Изменить размер шрифта - +
Ночь скрадывала цвета и оттенки, но Невзоре почему-то казалось, что её пышная растрёпанная грива волос должна быть рыжеватой. Или русой, тронутой осенним огнём.

– Ну... Сколько ни сиди, а еда сама в рот не прыгнет, – молвил Ёрш, вложив нож в чехол, а недоделанную деревянную фигурку отдав супруге. – Еду добывать надо. Кто в прошлый раз отдыхал? Айда на охоту.

– Мы по очереди охотимся, – пояснила Размира Невзоре, поднимаясь на ноги. – Ты здесь побудь... На твою долю тоже мяса принесём.

Но Ёрш был иного мнения.

– Давай, давай, топай на охоту, новенькая, – хрипло пробасил он. – Просто так тебя никто кормить не станет, нахлебников не держим. Как потопаешь – так и полопаешь.

– Она ж ещё не обратилась, – вступилась было Размира за Невзору.

– И что ж? Ножичек-то у неё охотничий, – заметил Ёрш. – Стало быть, зверя добывать умеет.

– Я пойду, – сказала Невзора, вставая.

У «костра» остались Муравка с ребёнком, рыжая красотка с дерзким взглядом и ещё четверо оборотней. Передвигались Марушины псы бесшумно и быстро, как чёрные призраки, Невзоре было за ними не угнаться, и скоро она отстала. Размира в волчьем облике задержалась, поджидая её.

– Мне не впервой. Я сама управлюсь, – сказала Невзора.

Полный духов-светлячков лес мерцал, дышал и жил своей ночной жизнью. Невзора знала его правила и чтила законы, чувствовала его душу и сливалась с ней, слушая во все уши и настораживая своё почти звериное охотничье чутьё. Знала она: лес-батюшка и прокормит, и укроет, и выслушает, и совет даст.
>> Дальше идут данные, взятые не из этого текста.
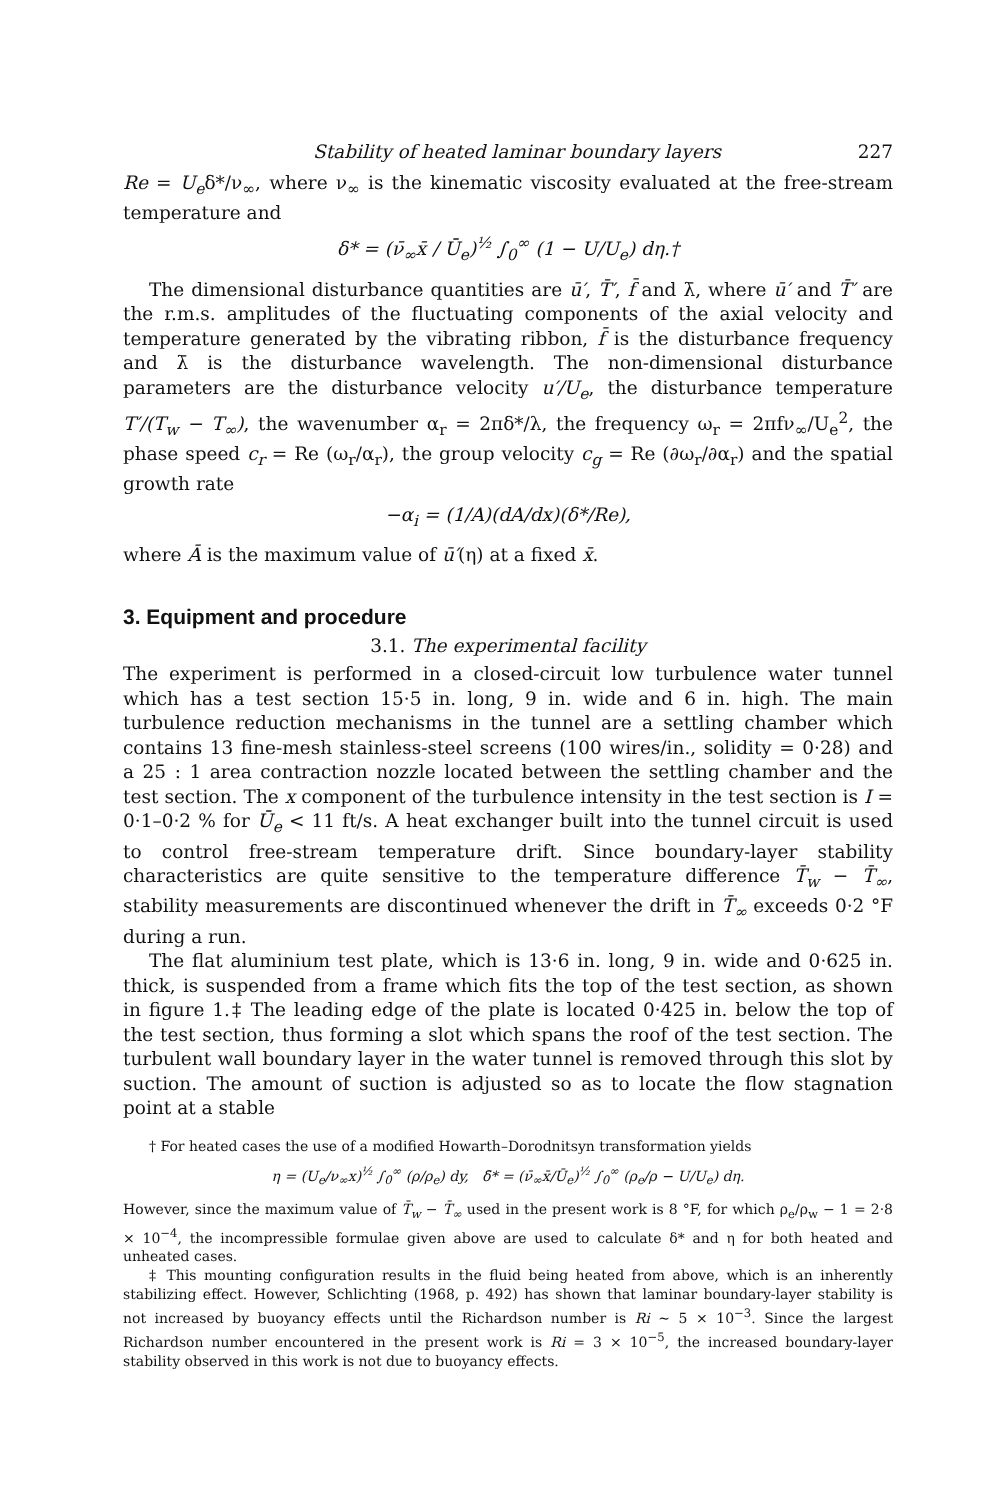Stability of heated laminar boundary layers 227
Re = U<sub>e</sub>δ*/ν<sub>∞</sub>, where ν<sub>∞</sub> is the kinematic viscosity evaluated at the free-stream temperature and
δ* = (ν̄<sub>∞</sub>x̄ / Ū<sub>e</sub>)<sup>½</sup> ∫<sub>0</sub><sup>∞</sup> (1 − U/U<sub>e</sub>) dη.†
The dimensional disturbance quantities are ū′, T̄′, f̄ and λ̄, where ū′ and T̄′ are the r.m.s. amplitudes of the fluctuating components of the axial velocity and temperature generated by the vibrating ribbon, f̄ is the disturbance frequency and λ̄ is the disturbance wavelength. The non-dimensional disturbance parameters are the disturbance velocity u′/U<sub>e</sub>, the disturbance temperature T′/(T<sub>w</sub> − T<sub>∞</sub>), the wavenumber α<sub>r</sub> = 2πδ*/λ, the frequency ω<sub>r</sub> = 2πfν<sub>∞</sub>/U<sub>e</sub><sup>2</sup>, the phase speed c<sub>r</sub> = Re (ω<sub>r</sub>/α<sub>r</sub>), the group velocity c<sub>g</sub> = Re (∂ω<sub>r</sub>/∂α<sub>r</sub>) and the spatial growth rate
−α<sub>i</sub> = (1/A)(dA/dx)(δ*/Re),
where Ā is the maximum value of ū′(η) at a fixed x̄.
3. Equipment and procedure
3.1. The experimental facility
The experiment is performed in a closed-circuit low turbulence water tunnel which has a test section 15·5 in. long, 9 in. wide and 6 in. high. The main turbulence reduction mechanisms in the tunnel are a settling chamber which contains 13 fine-mesh stainless-steel screens (100 wires/in., solidity = 0·28) and a 25 : 1 area contraction nozzle located between the settling chamber and the test section. The x component of the turbulence intensity in the test section is I = 0·1–0·2 % for Ū<sub>e</sub> < 11 ft/s. A heat exchanger built into the tunnel circuit is used to control free-stream temperature drift. Since boundary-layer stability characteristics are quite sensitive to the temperature difference T̄<sub>w</sub> − T̄<sub>∞</sub>, stability measurements are discontinued whenever the drift in T̄<sub>∞</sub> exceeds 0·2 °F during a run.
The flat aluminium test plate, which is 13·6 in. long, 9 in. wide and 0·625 in. thick, is suspended from a frame which fits the top of the test section, as shown in figure 1.‡ The leading edge of the plate is located 0·425 in. below the top of the test section, thus forming a slot which spans the roof of the test section. The turbulent wall boundary layer in the water tunnel is removed through this slot by suction. The amount of suction is adjusted so as to locate the flow stagnation point at a stable
† For heated cases the use of a modified Howarth–Dorodnitsyn transformation yields
η = (U<sub>e</sub>/ν<sub>∞</sub>x)<sup>½</sup> ∫<sub>0</sub><sup>∞</sup> (ρ/ρ<sub>e</sub>) dy, δ̄* = (ν̄<sub>∞</sub>x̄/Ū<sub>e</sub>)<sup>½</sup> ∫<sub>0</sub><sup>∞</sup> (ρ<sub>e</sub>/ρ − U/U<sub>e</sub>) dη.
However, since the maximum value of T̄<sub>w</sub> − T̄<sub>∞</sub> used in the present work is 8 °F, for which ρ<sub>e</sub>/ρ<sub>w</sub> − 1 = 2·8 × 10<sup>−4</sup>, the incompressible formulae given above are used to calculate δ* and η for both heated and unheated cases.
‡ This mounting configuration results in the fluid being heated from above, which is an inherently stabilizing effect. However, Schlichting (1968, p. 492) has shown that laminar boundary-layer stability is not increased by buoyancy effects until the Richardson number is Ri ∼ 5 × 10<sup>−3</sup>. Since the largest Richardson number encountered in the present work is Ri = 3 × 10<sup>−5</sup>, the increased boundary-layer stability observed in this work is not due to buoyancy effects.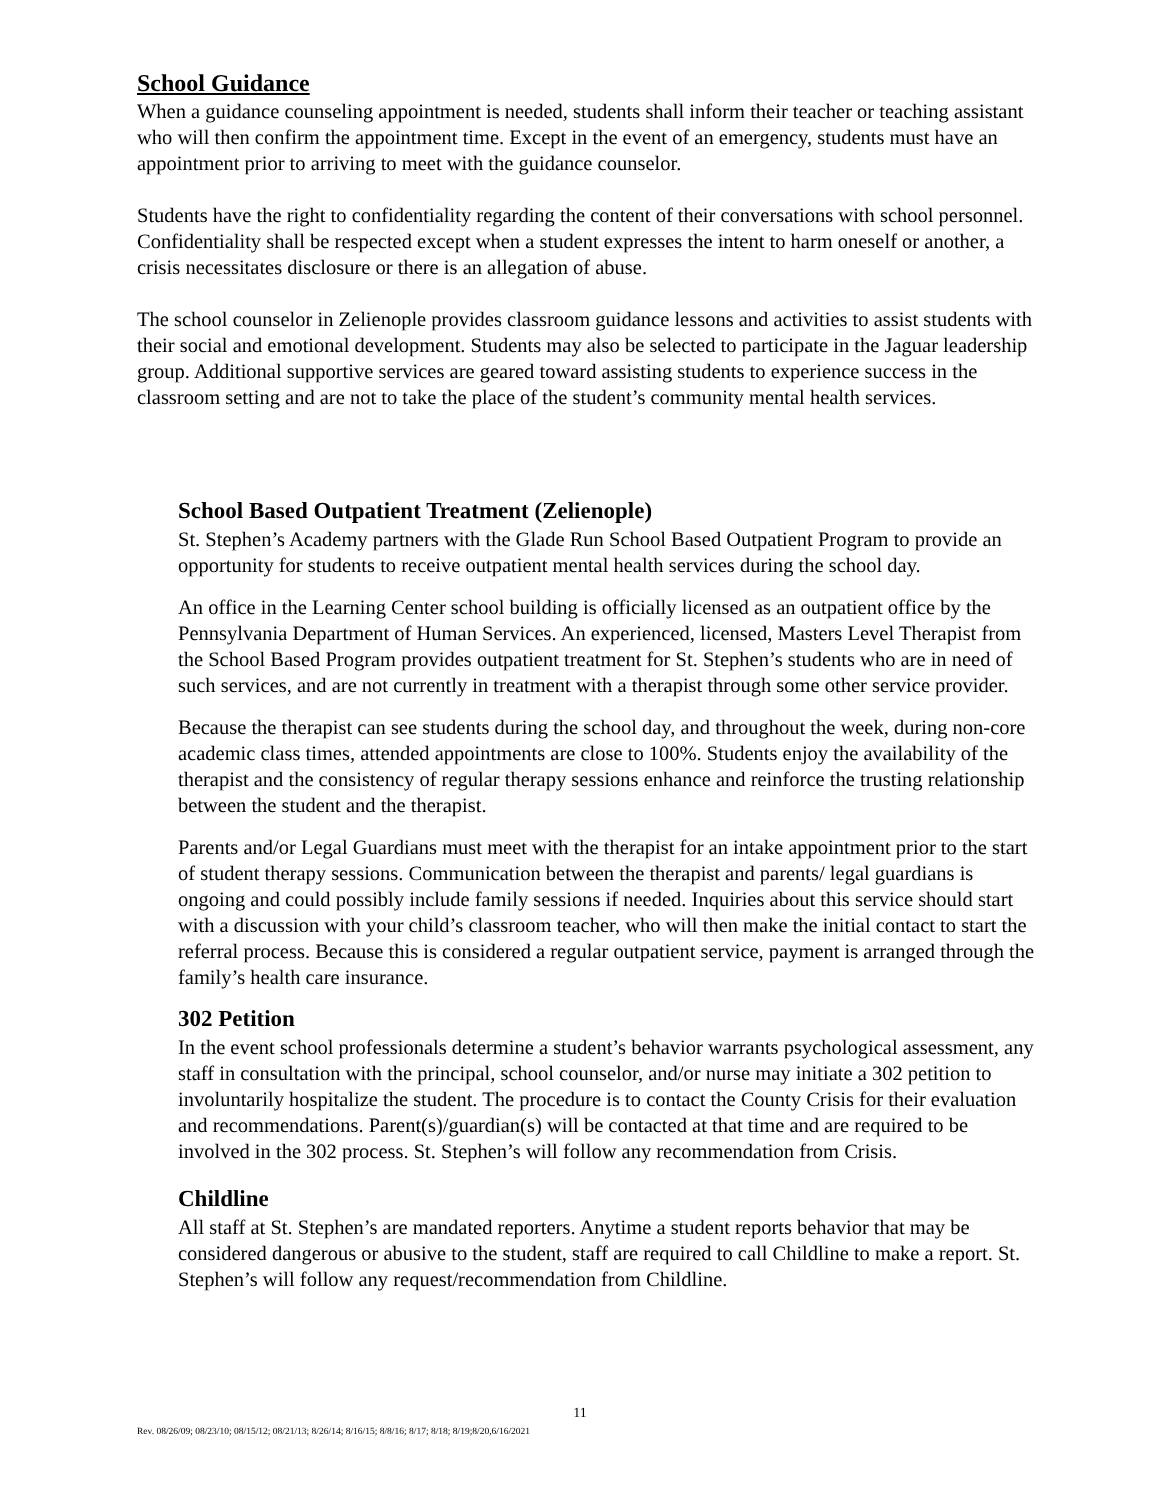School Guidance
When a guidance counseling appointment is needed, students shall inform their teacher or teaching assistant who will then confirm the appointment time. Except in the event of an emergency, students must have an appointment prior to arriving to meet with the guidance counselor.
Students have the right to confidentiality regarding the content of their conversations with school personnel. Confidentiality shall be respected except when a student expresses the intent to harm oneself or another, a crisis necessitates disclosure or there is an allegation of abuse.
The school counselor in Zelienople provides classroom guidance lessons and activities to assist students with their social and emotional development. Students may also be selected to participate in the Jaguar leadership group. Additional supportive services are geared toward assisting students to experience success in the classroom setting and are not to take the place of the student’s community mental health services.
School Based Outpatient Treatment (Zelienople)
St. Stephen’s Academy partners with the Glade Run School Based Outpatient Program to provide an opportunity for students to receive outpatient mental health services during the school day.
An office in the Learning Center school building is officially licensed as an outpatient office by the Pennsylvania Department of Human Services. An experienced, licensed, Masters Level Therapist from the School Based Program provides outpatient treatment for St. Stephen’s students who are in need of such services, and are not currently in treatment with a therapist through some other service provider.
Because the therapist can see students during the school day, and throughout the week, during non-core academic class times, attended appointments are close to 100%. Students enjoy the availability of the therapist and the consistency of regular therapy sessions enhance and reinforce the trusting relationship between the student and the therapist.
Parents and/or Legal Guardians must meet with the therapist for an intake appointment prior to the start of student therapy sessions. Communication between the therapist and parents/ legal guardians is ongoing and could possibly include family sessions if needed. Inquiries about this service should start with a discussion with your child’s classroom teacher, who will then make the initial contact to start the referral process. Because this is considered a regular outpatient service, payment is arranged through the family’s health care insurance.
302 Petition
In the event school professionals determine a student’s behavior warrants psychological assessment, any staff in consultation with the principal, school counselor, and/or nurse may initiate a 302 petition to involuntarily hospitalize the student. The procedure is to contact the County Crisis for their evaluation and recommendations. Parent(s)/guardian(s) will be contacted at that time and are required to be involved in the 302 process. St. Stephen’s will follow any recommendation from Crisis.
Childline
All staff at St. Stephen’s are mandated reporters. Anytime a student reports behavior that may be considered dangerous or abusive to the student, staff are required to call Childline to make a report. St. Stephen’s will follow any request/recommendation from Childline.
11
Rev. 08/26/09; 08/23/10; 08/15/12; 08/21/13; 8/26/14; 8/16/15; 8/8/16; 8/17; 8/18; 8/19;8/20,6/16/2021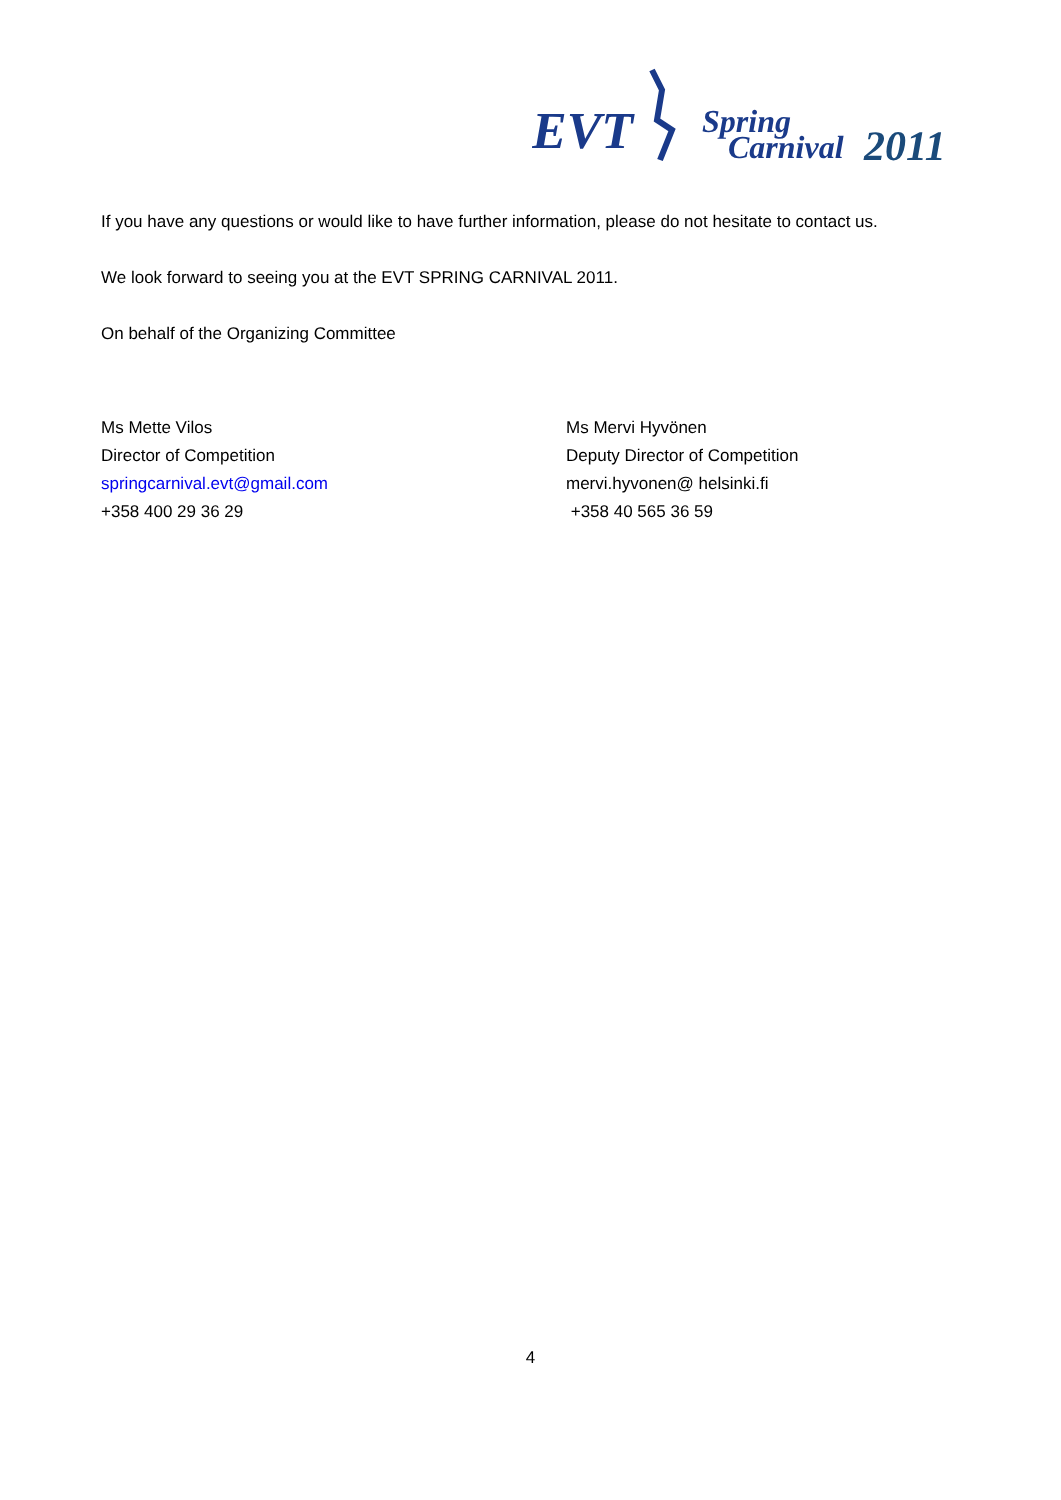EVT
Spring
Carnival
2011
If you have any questions or would like to have further information, please do not hesitate to contact us.
We look forward to seeing you at the EVT SPRING CARNIVAL 2011.
On behalf of the Organizing Committee
Ms Mette Vilos
Director of Competition
springcarnival.evt@gmail.com
+358 400 29 36 29
Ms Mervi Hyvönen
Deputy Director of Competition
mervi.hyvonen@ helsinki.fi
+358 40 565 36 59
4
Долго она бродила между деревьев, то ступая медленно и пружинисто-мягко, то ускоряя шаг. Как жить без Ладушки, в невыносимо горькой разлуке с ней? И главное – зачем? Какой смысл? Её человеческая тоска тяжело ложилась на душу оковами, обездвиживала тело и повисала на ногах гирями, но внутренний зверь звал вперёд. Он хотел есть, дышать, бегать. Чувствовать траву под лапами, слушать мудрый голос леса. Ему неведома была людская печаль, людское уныние, он цеплялся за жизнь клыками и старался удержаться на ней, как на маленькой льдине в холодной воде. Устоять, не соскользнуть в студёную глубь небытия, спастись, выдержать. И жить, покуда бьётся сердце и бежит по жилам кровь, повинуясь внутреннему безусловному стремлению, древнему, как мир.

Но на сей раз Невзоре не везло. Может, ноющая тоска была тому виной или беспокойное, мятущееся отчаяние, а может, образ Ладушки застилал ей глаза – как бы то ни было, она долго не могла напасть на след хоть какого-нибудь зверя. Присев на замшелый ствол поваленной сосны, она давала роздыху гудящим от усталости ногам и подумывала о том, чтобы в поисках припасов забраться в какой-нибудь домик-зимовье, но что-то удерживало её от этого. Ведь это, по сути, будет воровство. Нет, так не пойдёт! Нужна честная добыча. Невзора встала и решительно двинулась дальше, стараясь гнать от себя тягостные мысли и сосредоточиться на охоте.

И её упорство было вознаграждено: выглянувшая из-за облака луна озарила росистую полянку, на которой пощипывала траву изящная косуля. Невзора застыла, не веря своему счастью. Ветер дул со стороны животного, унося прочь запах охотницы; будь Невзора волком-оборотнем, она бы в один прыжок настигла добычу, но располагала она только ножом и внезапностью.

Невзора присела за кустами, сдерживая напряжённое дыхание. Сейчас бы лук со стрелами – самое то... Ускачет, как пить дать ускачет косуля! Человеческим ногам не угнаться за быстрыми копытцами. Если только нож метнуть метко... Клинок длинный, глубоко войдёт, а если в сосуд крупный попадёт, далеко не убежит козочка – кровью изойдёт и свалится скоро. Этак рассудив, Невзора решилась на бросок – тем более, что в метании ножа ей не было равных.

Оружие послушно легло в ладонь, готовое засвистеть в воздухе.